Kate looked down at the street. “No one else seems to be going anywhere.”
Of course, it was hard to tell. The lights were all dark in all the buildings. But no one seemed to be running for cellars.
“I think it would be zeppelins if they meant to bomb us,” said Miss Englund briskly. “And those don’t look like zeppelins. Well, if that’s all, I’m for bed. I’ve some cotton if anyone wants some to stuff in their ears.”
“Yes, please,” said Miss Patton, drawing her dressing gown more tightly around her.
“Miss Cooper! Margaret! You’re freezing!” Next to her, Emmie was clucking over Miss Cooper, chafing her cold hands. “Those pajamas feel like they’re made of paper. Come inside. Kate?”
“In a moment.” It was strangely beautiful up there, the signal lights winking red and green, some of the planes so close that she could hear the whirr of their wings on the wind, others far enough up in the sky that they looked like stars, shooting stars, bursting through the atmosphere. “I wonder which are ours and which are theirs.”
“The ones not trying to drop things on us?” said Miss Patton with a nervous laugh.
Kate ignored her, watching the lights up in the sky, the wonder of it, that there were men up there in those contraptions, making them swoop and fly through the night sky.
It might be Nick up there.
Stupid, Kate told herself. Stupid to be thinking of Nick after all this time. He probably didn’t even remember her. There was no reason he should. He was probably too busy staying alive. They said the life span of an aviator was two months. Or was it two weeks?
She remembered Nick standing behind her, teaching her how to turn the crank to start the engine on that Chalmers touring car.
“Use that strong tennis arm,” he had told her, and she had never had the nerve to tell him she didn’t play tennis, that it wasn’t something they had learned in Greenpoint, never realizing that he knew, that he’d always known she wasn’t one of them.
Just another charity case.

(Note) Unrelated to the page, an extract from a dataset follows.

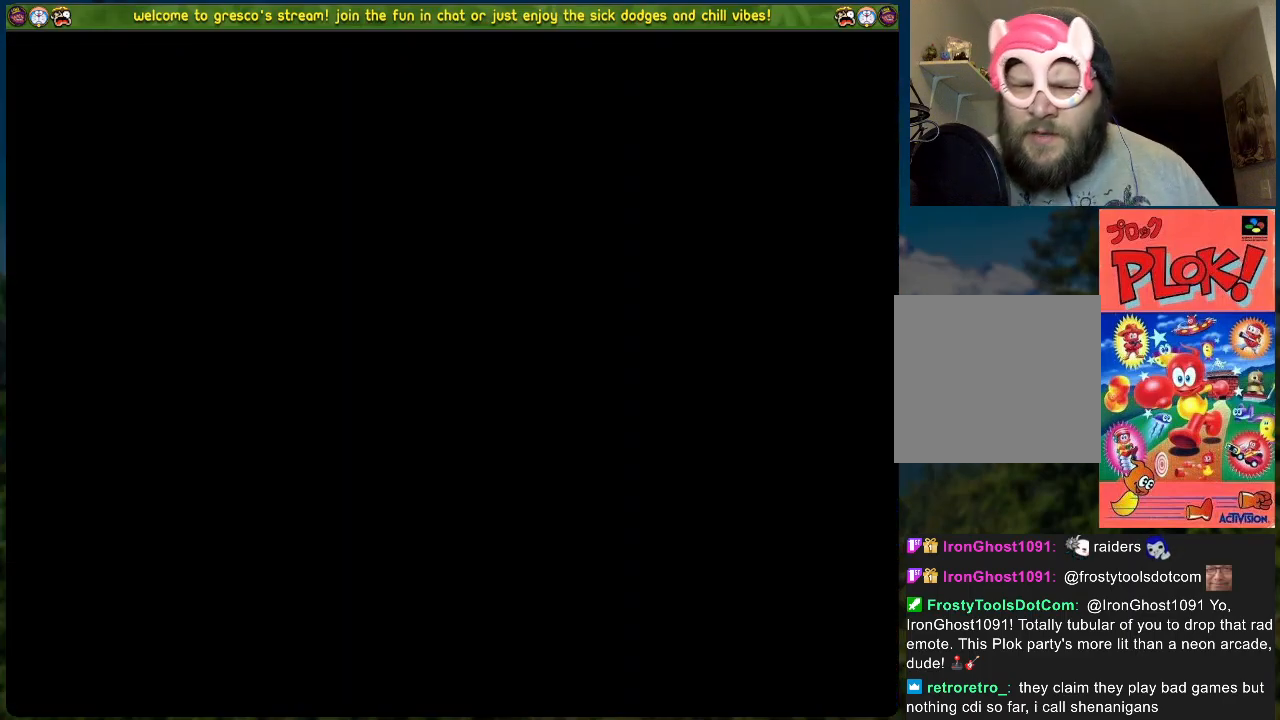
{"buttons": [], "left_stick": "center", "events": []}
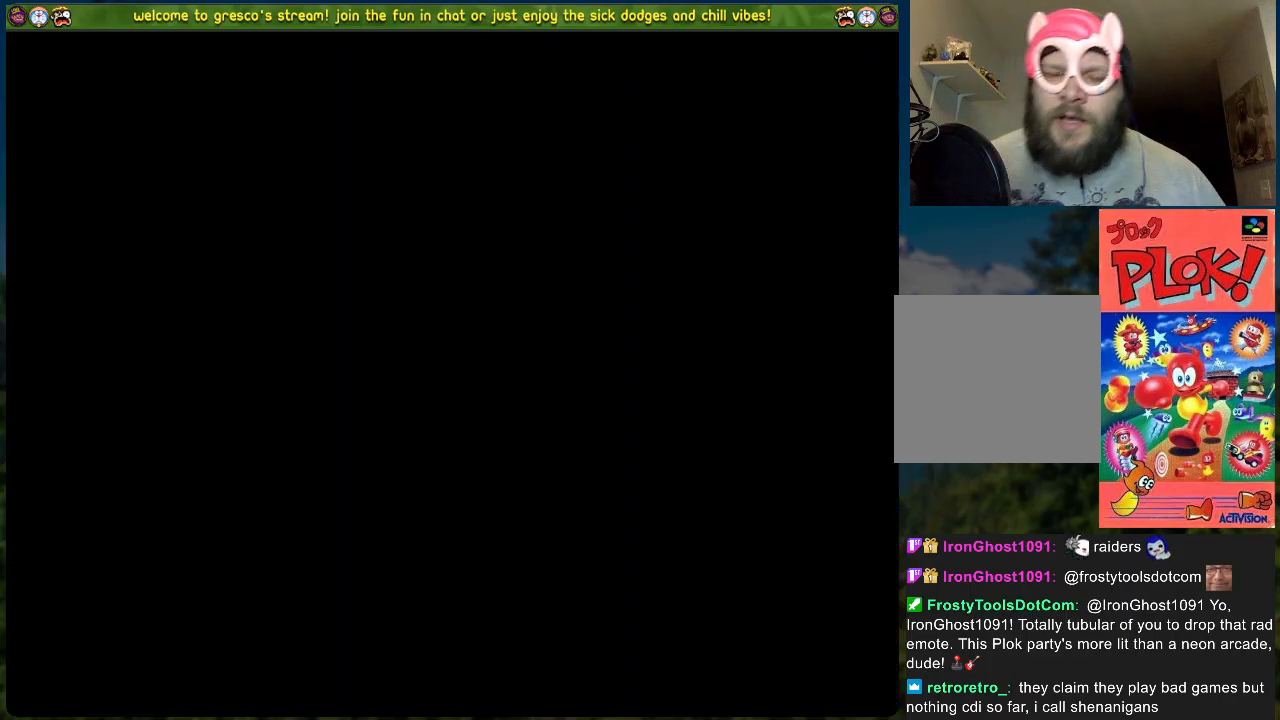
{"buttons": [], "left_stick": "center", "events": []}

Another hanger-on.
It was, Kate had to admit, alarmingly comfortable to be with Emmie again, to fall into the old jokes, the old patterns. Or it would have been, if she could only have stopped herself from wondering if they were friends, if they’d ever truly been friends, or if she had only been one of Emmie’s many projects. If she was still one of Emmie’s projects.
In the street, another car raced past, bugle blaring the all clear. The lights had disappeared from the sky.
Quietly, trying not to wake anyone, Kate felt her way back into the room, drawing the curtain shut behind her. All of that was behind her, irrelevant. She was here to do a job—they were all here to do a job—and tomorrow, at last, they could start to do it.
Chapter Four
You’ll be surprised to get a letter from me postmarked New York. Maud met a Montclair boy who was sailing on Friday and said he would take any mail we wanted, so it won’t have to go past the censors.
Paris is so much changed you would never know it. The lights on the street go out at nine thirty except for very small ones, and in the café where Maud and I go for dinner (we don’t dine with the rest of the girls; we see enough of them anyway, Maud says), if you dine after nine, all the lights go out and you’re left not being able to see your plate!
There is no white bread, not even those delicious crescent rolls we used to have for breakfast, and very little sugar. This morning, we were waked at eight thirty by the maid with our breakfast: a cup of poor coffee each and one slice of dark war bread—no sugar, no butter! They call the meatless days jours maigres (won’t you be amazed at how my French is improving! We’ve a sort of French teacher woman with us who gave lessons on the boat), and the jours maigres certainly are meager. When we finish a meal, we feel as if we’d just had the first course of a regular meal and not a whole meal at all.